WHAT THE EXERCISE ASKS:
Pick up the article on retro web design after its last sentence and continue it.

EXTRACT TO READ:
----

The internet first came into people’s homes in the mid to late 90′s and it was a huge innovation as people could access information from their personal computers and the technology that was used was amazing! However, 20 years on and we look back at some of those early websites fondly – and in some cases, not so fondly. We do want to see a lot of them back though.
Web design has come on a long way and the simple websites from the 90′s that were so awesome at the time now look very dated and simple, even a child could replicate them in word. Moving away from page maker and basic HTML websites in tables there were a lot of ‘snazzy’ features that stood out as web designer got better at their trade.
We have put together a list of 5 retro web design elements that amazed us 20 years ago but now look outdated and we don’t want to see them in modern day web design.
Retro Web Design – Let The Past Stay Buried!
1. Scrolling Text – Ticker
Tickers were all the rage when websites first appeared, they were amazing as they offered a way to show moving content on the screen and once people saw this they all wanted one. Most website’s began including scrolling tet, tickers or marquee style text that would include their latest news or even just the date. As long as the website had some kind of scrolling text it was cool. Today however, this style of scrolling tect looks dated and we prefer to add content in a more SEO friendly way, pulling in feeds that update from the news section, or using Flash to display moving content that looks a lot better than the marquee style text scrolling across the page.
2. Flashing gifs
Because anything moving was considered to be innovative in the early days, many people used flashing gifs in their websites, these were impressive at the time but looking back were a severe health risk as the flashing colours with no real purpose could induce epileptic fits! With early website design, people didn’t think about usability and we didn’t have the wealth of information and case studies that tell us this amount of flashing images and colours is very off-putting to a user. Back then it was just cool! Flashing gifs were pointless and today if you see a gif used in this way you immediately see the site as being dated. Gifs are still used in websites and often in banner advertising but the design and application of them is much better than it was 20 years ago.

----

MATERIAL SHOWN:
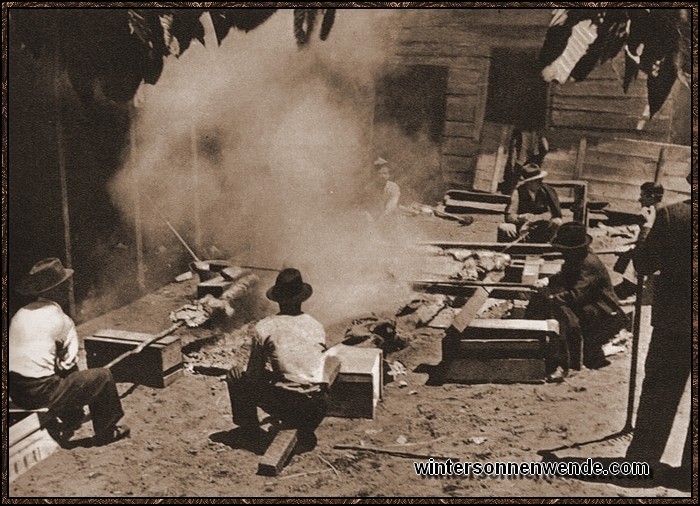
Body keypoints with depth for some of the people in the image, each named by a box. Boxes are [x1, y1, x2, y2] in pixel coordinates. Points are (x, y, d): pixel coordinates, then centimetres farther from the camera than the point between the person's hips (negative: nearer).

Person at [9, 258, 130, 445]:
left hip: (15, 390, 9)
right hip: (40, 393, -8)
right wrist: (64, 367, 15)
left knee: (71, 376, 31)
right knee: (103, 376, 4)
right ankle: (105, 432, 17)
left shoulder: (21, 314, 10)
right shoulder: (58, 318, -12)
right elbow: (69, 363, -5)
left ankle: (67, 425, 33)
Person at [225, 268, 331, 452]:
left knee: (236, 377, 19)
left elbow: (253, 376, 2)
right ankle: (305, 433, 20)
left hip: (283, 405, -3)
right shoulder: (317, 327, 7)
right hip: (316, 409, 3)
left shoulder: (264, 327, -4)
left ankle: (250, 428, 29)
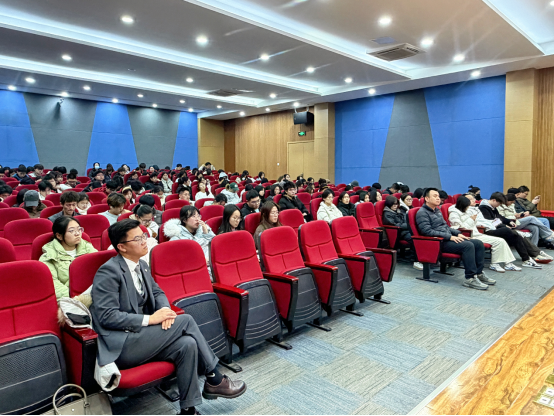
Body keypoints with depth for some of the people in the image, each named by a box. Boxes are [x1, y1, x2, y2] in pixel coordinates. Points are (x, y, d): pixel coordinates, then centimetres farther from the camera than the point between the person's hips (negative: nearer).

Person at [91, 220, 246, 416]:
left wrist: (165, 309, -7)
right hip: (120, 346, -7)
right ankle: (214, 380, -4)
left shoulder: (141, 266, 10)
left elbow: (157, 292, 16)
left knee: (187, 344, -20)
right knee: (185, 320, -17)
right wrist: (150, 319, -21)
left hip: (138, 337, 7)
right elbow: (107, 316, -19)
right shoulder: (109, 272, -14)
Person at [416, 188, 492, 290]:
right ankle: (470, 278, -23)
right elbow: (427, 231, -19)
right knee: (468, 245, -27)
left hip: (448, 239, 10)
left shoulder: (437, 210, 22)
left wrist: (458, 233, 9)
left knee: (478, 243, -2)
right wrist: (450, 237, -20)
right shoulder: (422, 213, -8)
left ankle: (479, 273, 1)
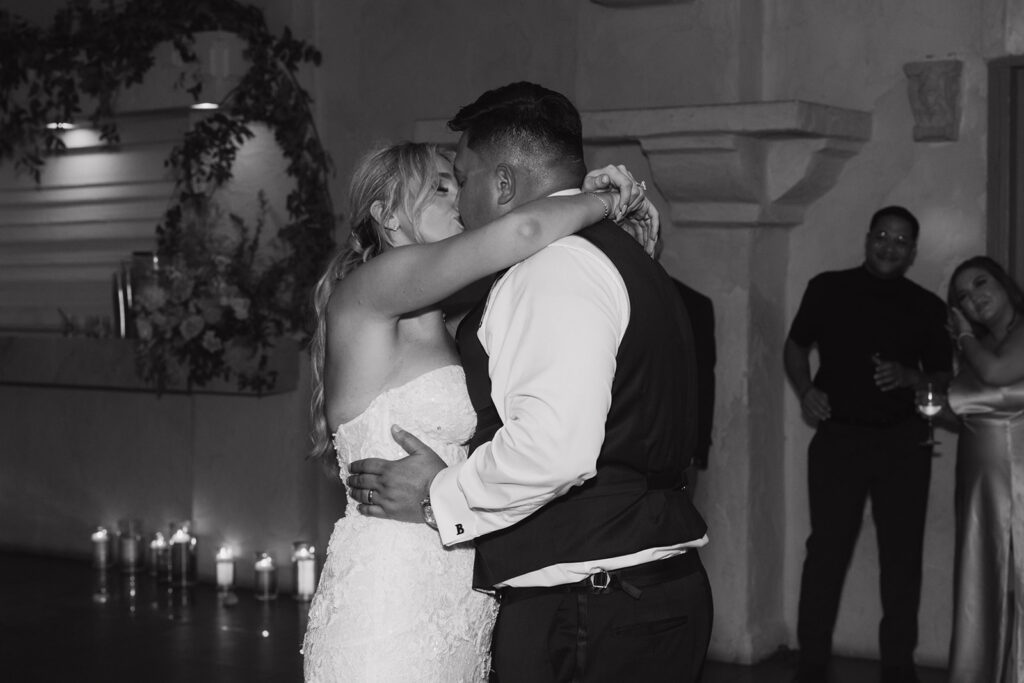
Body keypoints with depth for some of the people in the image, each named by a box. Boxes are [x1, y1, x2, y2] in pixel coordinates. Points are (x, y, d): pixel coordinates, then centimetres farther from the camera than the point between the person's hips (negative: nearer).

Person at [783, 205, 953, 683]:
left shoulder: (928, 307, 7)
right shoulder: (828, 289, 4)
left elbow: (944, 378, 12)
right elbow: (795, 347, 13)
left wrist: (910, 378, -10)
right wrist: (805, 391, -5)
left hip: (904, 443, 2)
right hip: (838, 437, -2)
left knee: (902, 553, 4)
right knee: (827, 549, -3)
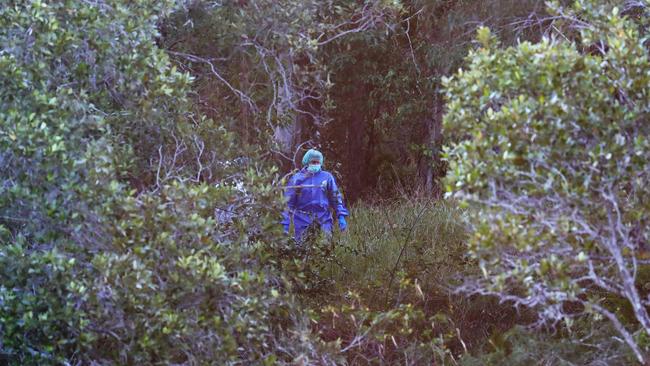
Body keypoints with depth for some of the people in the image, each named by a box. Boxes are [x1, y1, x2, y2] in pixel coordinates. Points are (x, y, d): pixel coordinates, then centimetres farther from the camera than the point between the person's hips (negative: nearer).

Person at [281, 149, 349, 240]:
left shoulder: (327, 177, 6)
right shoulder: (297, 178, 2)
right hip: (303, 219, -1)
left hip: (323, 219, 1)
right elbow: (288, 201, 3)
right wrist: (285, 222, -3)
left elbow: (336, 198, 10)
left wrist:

----

EXERCISE RESULT:
3. Hit Counters
Unfortunately, you still see websites with hit counters on today but it often makes the user question the professionalism of the site and people don’t want to see that they are the 1025th visitor to the site of all time. With the internet being used daily hit counters could go up to millions and billions of views in the site’s lifespan and therefore lower hit counters are much less impressive. They were easily manipulated as you could hit refresh on the browser and watch the hits go up. Hit counters aren’t too offensive but have no real purpose, now with real tracking like Google analytics a website owner doesn’t need a hit counter and the user certainly doesn’t need to see them.
4. Sounds and Music
Once developers realised you could play music on a website it seemed as though everyone had to have it, this was annoying and not very user-friendly as you click onto a website to be surprised with a midi version of a classical piece or a pop song blasting. You have to remember that back then most people were on dial-up and the files would have to load up before playing meaning you could wait minutes before seeing (and hearing) the website. Today people advise against using music on a website unless there is a specific purpose for it and always recommend the option to switch on/off the music so the user has control. There is nothing worse than being caught out doing some personal browsing at work by music blasting out from a website.
5. Background Images
Background images are coming back in fashion as we can now load images much quicker and it can be a good way to fill in the screen when designing for different screen resolutions. However, in the 90′s background images caused big problems as they would use it as the main background and put text directly on top of the image. If you have an intricate background image then the light and dark spots would make some text unreadable depending on the text colour. The other big issue was the load time, an image couldn’t be compressed i the same way and would be a large file that took a long time to download via your telephone connection. Some people would use a smaller image then tile it over and over again on the page this was horrible in a website and today would put people off using the website.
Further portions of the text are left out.